Location Information

  • 13q31.3-q32.1
  • GRCh37/hg19 chr13: 93,879,061-95,060,274
  • View: NCBI | Ensembl | UCSC
  • GRCh38/hg38 chr13: 93,226,808-94,408,020
  • View: NCBI | Ensembl | UCSC
Select assembly: (NC_000013.10) (NC_000013.11)
  • Haploinsufficiency score: Gene associated with autosomal recessive phenotype
  • Strength of Evidence (disclaimer): Gene associated with autosomal recessive phenotype
  • Haploinsufficiency Phenotype: OMODYSPLASIA 1; OMOD1

Haploinsufficiency phenotype comments:

Appears to be linked only to autosomal recessive omodysplasia (OMIM #258315) with compound heterozygous or homozygous mutations resulting in absence of a functional protein.

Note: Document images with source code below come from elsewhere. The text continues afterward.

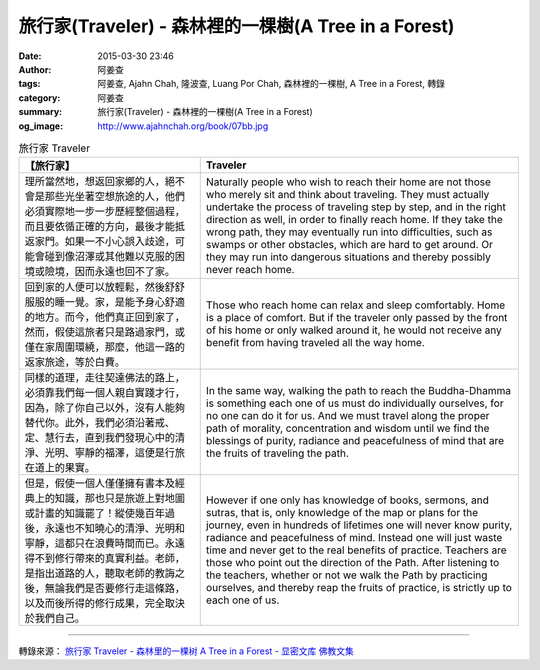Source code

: 旅行家(Traveler) - 森林裡的一棵樹(A Tree in a Forest)
#####################################################

:date: 2015-03-30 23:46
:author: 阿姜查
:tags: 阿姜查, Ajahn Chah, 隆波查, Luang Por Chah, 森林裡的一棵樹, A Tree in a Forest, 轉錄
:category: 阿姜查
:summary: 旅行家(Traveler) - 森林裡的一棵樹(A Tree in a Forest)
:og_image: http://www.ajahnchah.org/book/07bb.jpg


.. list-table:: 旅行家 Traveler
   :header-rows: 1

   * - 【旅行家】

     - Traveler

   * - 理所當然地，想返回家鄉的人，絕不會是那些光坐著空想旅途的人，他們必須實際地一步一步歷經整個過程，而且要依循正確的方向，最後才能抵返家門。如果一不小心誤入歧途，可能會碰到像沼澤或其他難以克服的困境或險境，因而永遠也回不了家。

     - Naturally people who wish to reach their home are not those who merely sit and think about traveling. They must actually undertake the process of traveling step by step, and in the right direction as well, in order to finally reach home. If they take the wrong path, they may eventually run into difficulties, such as swamps or other obstacles, which are hard to get around. Or they may run into dangerous situations and thereby possibly never reach home.

   * - 回到家的人便可以放輕鬆，然後舒舒服服的睡一覺。家，是能予身心舒適的地方。而今，他們真正回到家了，然而，假使這旅者只是路過家門，或僅在家周圍環繞，那麼，他這一路的返家旅途，等於白費。

     - Those who reach home can relax and sleep comfortably. Home is a place of comfort. But if the traveler only passed by the front of his home or only walked around it, he would not receive any benefit from having traveled all the way home.

   * - 同樣的道理，走往契達佛法的路上，必須靠我們每一個人親自實踐才行，因為，除了你自己以外，沒有人能夠替代你。此外，我們必須沿著戒、定、慧行去，直到我們發現心中的清淨、光明、寧靜的福澤，這便是行旅在道上的果實。

     - In the same way, walking the path to reach the Buddha-Dhamma is something each one of us must do individually ourselves, for no one can do it for us. And we must travel along the proper path of morality, concentration and wisdom until we find the blessings of purity, radiance and peacefulness of mind that are the fruits of traveling the path.

   * - 但是，假使一個人僅僅擁有書本及經典上的知識，那也只是旅遊上對地圖或計畫的知識罷了！縱使幾百年過後，永遠也不知曉心的清淨、光明和寧靜，這都只在浪費時間而已。永遠得不到修行帶來的真實利益。老師，是指出道路的人，聽取老師的教誨之後，無論我們是否要修行走這條路，以及而後所得的修行成果，完全取決於我們自己。

     - However if one only has knowledge of books, sermons, and sutras, that is, only knowledge of the map or plans for the journey, even in hundreds of lifetimes one will never know purity, radiance and peacefulness of mind. Instead one will just waste time and never get to the real benefits of practice. Teachers are those who point out the direction of the Path. After listening to the teachers, whether or not we walk the Path by practicing ourselves, and thereby reap the fruits of practice, is strictly up to each one of us.

----

轉錄來源： `旅行家 Traveler - 森林里的一棵树 A Tree in a Forest - 显密文库 佛教文集 <http://read.goodweb.cn/news/news_view.asp?newsid=104758>`_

  • Triplosensitivity score: 0
  • Strength of Evidence (disclaimer): No evidence for dosage pathogenicity
Evidence for gain of function phenotype
PubMed ID Description
19941983 van der Zwaag (2010): Describes a larger (5.5 Mb) duplication including GPC6 and 10 others. Paper suggests that GPC6 and/or GPC5 may represent the critical duplicated gene(s) for the postaxial polydactyly type A2 phenotype(PAP-A2; OMIM 602085).

Triplosensitivity phenotype comment:

No focal duplications in the literature for interpretation of significance. See van der Zwaag et al (2010) for description of larger duplication.